NEW YORK (Reuters) - Jean-Julien Rojer of the Netherlands and Romanian Horia Tecau eased past Feliciano and Marc Lopez 6-4 6-3 to claim their first U.S. Open doubles grand slam with Rojer making a small political statement following the win on Friday.
The 12th seeded Rojer and Tecau, who rallied from a set down to upset top seeded Henri Kontinen and John Peers in the semi-finals, needed just 86 minutes on a sunny Arthur Ashe Stadium court to add the U.S. Open championship to the Wimbledon title they won in 2015.
The final was the first in the Open era (since 1968) to feature two teams seeded outside the top 10.

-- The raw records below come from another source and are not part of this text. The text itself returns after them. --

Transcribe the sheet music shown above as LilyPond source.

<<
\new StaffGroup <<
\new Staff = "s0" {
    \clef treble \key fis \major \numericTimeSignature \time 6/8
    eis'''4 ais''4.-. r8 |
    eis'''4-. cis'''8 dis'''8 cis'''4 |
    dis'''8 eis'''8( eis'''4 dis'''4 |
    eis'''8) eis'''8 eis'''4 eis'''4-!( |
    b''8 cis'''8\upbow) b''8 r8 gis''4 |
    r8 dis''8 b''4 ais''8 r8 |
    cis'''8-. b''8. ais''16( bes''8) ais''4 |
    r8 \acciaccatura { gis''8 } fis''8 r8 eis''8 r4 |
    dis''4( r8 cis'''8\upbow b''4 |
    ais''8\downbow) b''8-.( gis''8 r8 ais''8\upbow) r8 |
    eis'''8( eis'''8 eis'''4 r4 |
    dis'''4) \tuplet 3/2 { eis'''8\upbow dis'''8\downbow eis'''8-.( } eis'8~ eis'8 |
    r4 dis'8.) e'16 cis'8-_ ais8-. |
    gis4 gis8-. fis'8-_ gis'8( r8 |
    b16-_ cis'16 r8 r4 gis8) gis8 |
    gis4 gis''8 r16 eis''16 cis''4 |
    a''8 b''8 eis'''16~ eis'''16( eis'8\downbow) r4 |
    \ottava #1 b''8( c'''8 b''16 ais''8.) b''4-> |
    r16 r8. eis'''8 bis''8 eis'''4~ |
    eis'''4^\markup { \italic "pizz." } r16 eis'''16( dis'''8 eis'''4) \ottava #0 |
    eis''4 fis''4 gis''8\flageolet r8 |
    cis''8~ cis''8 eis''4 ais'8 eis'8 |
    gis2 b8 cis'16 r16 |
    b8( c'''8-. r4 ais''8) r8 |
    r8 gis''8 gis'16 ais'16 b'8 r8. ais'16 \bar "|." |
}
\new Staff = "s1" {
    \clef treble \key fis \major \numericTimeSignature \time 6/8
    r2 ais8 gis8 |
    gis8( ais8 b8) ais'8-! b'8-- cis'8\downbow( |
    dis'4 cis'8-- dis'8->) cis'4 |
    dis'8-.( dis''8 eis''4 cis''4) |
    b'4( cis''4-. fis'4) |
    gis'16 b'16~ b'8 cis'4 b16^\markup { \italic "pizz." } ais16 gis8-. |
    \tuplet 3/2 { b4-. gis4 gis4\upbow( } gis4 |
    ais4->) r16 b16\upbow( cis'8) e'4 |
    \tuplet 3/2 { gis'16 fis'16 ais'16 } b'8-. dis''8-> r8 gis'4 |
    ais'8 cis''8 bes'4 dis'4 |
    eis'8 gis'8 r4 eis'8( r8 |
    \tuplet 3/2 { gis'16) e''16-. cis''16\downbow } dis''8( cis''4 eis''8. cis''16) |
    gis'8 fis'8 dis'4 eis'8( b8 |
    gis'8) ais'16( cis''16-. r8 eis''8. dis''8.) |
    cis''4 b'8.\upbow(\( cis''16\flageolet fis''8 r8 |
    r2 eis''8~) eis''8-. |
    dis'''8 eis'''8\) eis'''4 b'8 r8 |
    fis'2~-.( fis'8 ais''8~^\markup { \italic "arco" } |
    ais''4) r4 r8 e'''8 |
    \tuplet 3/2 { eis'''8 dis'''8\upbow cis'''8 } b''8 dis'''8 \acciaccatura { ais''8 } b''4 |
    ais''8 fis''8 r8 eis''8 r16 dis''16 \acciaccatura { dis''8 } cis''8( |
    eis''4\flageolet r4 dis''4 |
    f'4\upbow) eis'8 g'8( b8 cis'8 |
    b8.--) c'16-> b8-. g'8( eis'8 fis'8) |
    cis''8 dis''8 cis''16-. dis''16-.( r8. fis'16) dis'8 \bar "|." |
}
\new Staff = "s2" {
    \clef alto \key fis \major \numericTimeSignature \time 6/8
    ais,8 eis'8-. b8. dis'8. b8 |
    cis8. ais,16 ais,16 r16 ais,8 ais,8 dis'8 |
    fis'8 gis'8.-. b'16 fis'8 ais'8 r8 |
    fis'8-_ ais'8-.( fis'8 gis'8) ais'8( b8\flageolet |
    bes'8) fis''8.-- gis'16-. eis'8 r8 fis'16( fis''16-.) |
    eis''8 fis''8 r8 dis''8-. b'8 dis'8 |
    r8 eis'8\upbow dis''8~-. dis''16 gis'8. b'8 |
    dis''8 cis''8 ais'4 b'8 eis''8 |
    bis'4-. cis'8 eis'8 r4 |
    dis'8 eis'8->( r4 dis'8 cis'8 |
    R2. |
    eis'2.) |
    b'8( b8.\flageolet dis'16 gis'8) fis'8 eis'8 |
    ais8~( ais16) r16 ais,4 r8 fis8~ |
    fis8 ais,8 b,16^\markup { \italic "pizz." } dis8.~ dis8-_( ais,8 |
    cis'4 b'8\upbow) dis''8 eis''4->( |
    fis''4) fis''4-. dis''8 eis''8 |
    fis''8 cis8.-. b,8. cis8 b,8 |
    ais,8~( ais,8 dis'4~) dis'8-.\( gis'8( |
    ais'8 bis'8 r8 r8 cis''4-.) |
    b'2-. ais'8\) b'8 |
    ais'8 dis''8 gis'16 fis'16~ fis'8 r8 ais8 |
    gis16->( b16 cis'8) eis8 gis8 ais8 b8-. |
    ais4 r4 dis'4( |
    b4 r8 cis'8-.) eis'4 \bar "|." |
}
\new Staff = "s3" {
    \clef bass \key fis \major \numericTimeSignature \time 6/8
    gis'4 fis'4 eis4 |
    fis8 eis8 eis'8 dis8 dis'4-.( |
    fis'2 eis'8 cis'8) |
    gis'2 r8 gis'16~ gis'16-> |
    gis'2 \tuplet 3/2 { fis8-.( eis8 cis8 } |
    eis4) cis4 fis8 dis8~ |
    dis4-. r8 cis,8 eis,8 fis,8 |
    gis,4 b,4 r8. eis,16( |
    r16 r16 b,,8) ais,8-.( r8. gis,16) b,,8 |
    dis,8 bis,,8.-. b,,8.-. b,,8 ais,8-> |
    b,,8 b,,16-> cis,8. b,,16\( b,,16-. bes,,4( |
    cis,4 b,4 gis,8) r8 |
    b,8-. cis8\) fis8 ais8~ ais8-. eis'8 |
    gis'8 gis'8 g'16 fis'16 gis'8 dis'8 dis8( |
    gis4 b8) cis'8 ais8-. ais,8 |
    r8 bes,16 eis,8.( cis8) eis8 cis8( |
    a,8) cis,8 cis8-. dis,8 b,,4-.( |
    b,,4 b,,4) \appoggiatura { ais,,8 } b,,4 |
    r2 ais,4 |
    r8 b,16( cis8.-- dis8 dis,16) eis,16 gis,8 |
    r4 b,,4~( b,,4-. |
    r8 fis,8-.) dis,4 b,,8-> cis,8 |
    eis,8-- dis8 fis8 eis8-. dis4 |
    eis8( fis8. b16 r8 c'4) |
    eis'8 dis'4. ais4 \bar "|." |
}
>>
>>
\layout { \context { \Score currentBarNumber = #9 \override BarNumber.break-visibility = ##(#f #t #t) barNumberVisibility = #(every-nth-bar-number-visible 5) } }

During the trophy presentation, Rojer, who was born and lives in Curacao, was asked about the outfit he was wearing, which featured a florescent yellow shirt with a picture of the Statue of Liberty across the front.
The Dutchman explained it was inspired by a rally by white nationalists in Virginia last month that left one woman dead.
“The idea came after the tragic incident in Charlottesville and we came up with this line promoting peace and freedom and liberty,” said Rojer as a small crowd cheered. “I have been wearing it all around and I have another one that has a bunch of people locked in arms civil rights march and hopefully we are moving in that direction.
“I have been here since I was 12 years old, it’s a great country I am happy they let me in and that I got to do my job here.
“Hopefully we will create those opportunities for everybody.”
Meanwhile it was more disappointment for Spain.
Spanish teams have been in the Flushing Meadows final three of last four years but again fell short of ending a drought that has stretched back to a victory by Sergio Casal and Emilio Sanchez in 1988.
“We didn’t have many chances on their serve and they took all of them,” lamented Feliciano Lopez, who was beaten in the third round of the singles by Roger Federer.
“This is something to be proud of and I think we have many years to still play together.”